Former Vice President Paa Kwesi Amissah Arthur
Former Vice President Paa Kwesi Amissah Arthur is entitled to some courtesies such as obeisance because he served as the Number Two Gentleman of the nation. It does not matter whether he failed to leave a mark in his trail or even impact positively on the economy of the country.
To have unfettered access to the courtesies however, he must exhibit a high sense of dignity when speaking in public. In the case that he slips in arranging his thoughts in a manner as to expose his ignorance or mischief, he is bound to suffer the untold consequences in the peculiar Ghanaian political circumstance.
In his bid to be relevant in the Ghanaian political dispensation, he feels obliged to speak out on important national issues. In his every effort in that direction, however, he has largely ended up becoming a laughing stock; failing woefully.
Last week, he tried taking a swipe at the ‘Ghana Beyond Aid’ – the new mantra and failed humiliatingly.

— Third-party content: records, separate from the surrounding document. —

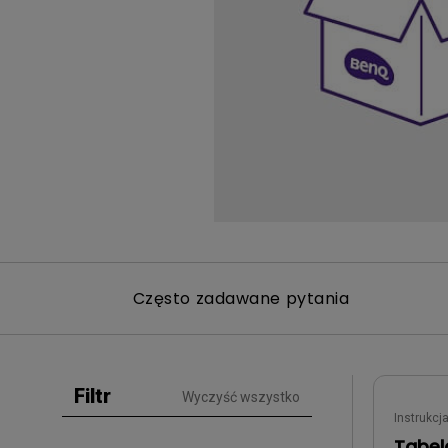
Symulatory Golfa
Biznesowe
i MacBooka Pro
graficznego
Monitor podglądow
kamerę
Często zadawane pytania
Filtr
Wyczyść wszystko
Instrukcj
Tabel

The refrain has within the short period that it was mooted by the President caused unrest in NDC quarters – another project whose success would deal them a long term blow as has the free SHS done.
Paa Kwesi Amissah Arthur with the 107 questions posed by his successor Vice President Mahamudu Bawumia still outstanding, has jumped into the fray condemning the mantra as an undoable rhetoric.
Like the free SHS it is doable because the originator of it has a track record of making good his promises and visions.
Paa Kwesi clearly does not either understand the ‘Ghana Beyond Aid’ vision or he is just being politically mischievous – a new trait he appears to have acquired recently as he learns the rope of propaganda.
Trying to be relevant can be a difficult enterprise. Not even the capable hands in the NDC are making headway in these difficult times in the party’s history let alone the likes of the former Vice President whose place is certainly not in politics especially the propaganda-driven type.
He threw a bad analogy when he said a gift from Microsoft should be rejected if ‘Ghana Beyond Aid’ should hold.
Clearly the Vice President makes many of us wonder how a person of his mould was able to hold the exalted office of Vice President for that long. Anyway the fallouts were obvious: a tattered economy which the new government tries hard to chart a new productive course away from.
Gifts differ from the aid we go seeking for our budgets and policies. The idea is to eventually use our resources to achieve our economic goals without recourse to foreign sources. This we can do by reducing to the barest minimum the incidence of corruption in our body politics and keeping away pessimists like Amissah Arthur from the throttles of governance.
It takes a visionary leadership to change the course of a country’s history. When such leaders are at the throttles, their ways daze those who when it was their turn failed to live up to expectation. Now that they are away from the helm, their stock-in-trade is throwing spanners into the works.
The Paa Amissah Arthurs of our time will fail as the ‘Ghana Beyond Aid’ comes to fruition for the benefit of all Ghanaians, a move worthy of emulation by other countries used to begging for aid.
The march towards an aidless Ghana has begun: notice has duly been served the players on the corruption field to steer clear lest they are caught and destroyed.